Iacopo disposa en piles deux ducats d’or, trois grossi d’argent et cinq tornselli sur la table. Il les poussa légèrement jusqu’à ce qu’elles soient impeccables.

— Il Magnifico est mort il y a des années, souligna Tycho. Mais les ducats sont neufs.

— Les magnifici sont toujours frappés. Les Maures et les Mamelouks ne veulent rien prendre d’autre. Et les Byzantins offrent un meilleur taux pour ceux-ci que pour leurs propres bezants.

— Pourquoi ?

— Ils sont plus purs, dit Iacopo comme si c’était évident. L’empereur peut dévaloriser les bezants s’il y est obligé. Venise ne peut dévaloriser les ducats. Si nous le faisions, le commerce déclinerait.

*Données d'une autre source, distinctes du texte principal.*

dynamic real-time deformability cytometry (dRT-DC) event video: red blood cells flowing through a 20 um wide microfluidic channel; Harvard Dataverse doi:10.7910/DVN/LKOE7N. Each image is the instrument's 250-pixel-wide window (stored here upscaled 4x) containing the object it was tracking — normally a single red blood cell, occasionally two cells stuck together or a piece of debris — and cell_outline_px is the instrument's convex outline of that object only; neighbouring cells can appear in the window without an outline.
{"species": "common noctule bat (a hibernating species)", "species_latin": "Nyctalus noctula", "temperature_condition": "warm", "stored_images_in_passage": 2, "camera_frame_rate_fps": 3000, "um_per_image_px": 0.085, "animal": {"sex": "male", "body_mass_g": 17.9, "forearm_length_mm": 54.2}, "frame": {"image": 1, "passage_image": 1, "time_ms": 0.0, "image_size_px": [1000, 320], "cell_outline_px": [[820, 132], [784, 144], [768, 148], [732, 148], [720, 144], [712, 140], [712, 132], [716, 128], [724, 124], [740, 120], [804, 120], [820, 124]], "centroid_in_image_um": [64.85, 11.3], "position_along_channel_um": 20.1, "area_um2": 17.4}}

— Et combien coûte un pichet de barolo ?

— Un tornsello. Un tornsello et demi au plus.

Hochant la tête pour indiquer qu’il comprenait, Tycho ramassa les pièces et les fourra dans une poche de cuir à sa ceinture.

— Laisse-moi t’aider. (Arrachant un morceau de fourrure de sa botte, Iacopo l’enfonça vivement dans la poche de Tycho et la referma.) Ça empêche les pièces de tinter, expliqua-t-il. C’est l’un de mes trucs. (Tycho opina du chef.) Je vais y aller, maintenant, dit Iacopo. Tu vas avoir besoin de temps pour te préparer. Mais donne-moi un peu de cette bière légère d’abord.

Il prit le pichet pour remplir un verre grossièrement soufflé, qui lui glissa tout à coup des mains et heurta le sol avec fracas, pour s’éloigner en roulant, intact.

— Merde ! s’exclama-t-il. Je suis navré.

— Pas grave. Le verre n’est pas cassé.

— Ce n’est pas ce qui m’ennuie. (Sortant un morceau de velours, Iacopo essuya la bière à l’arrière des bottes de Tycho.) Voilà qui est mieux, dit-il.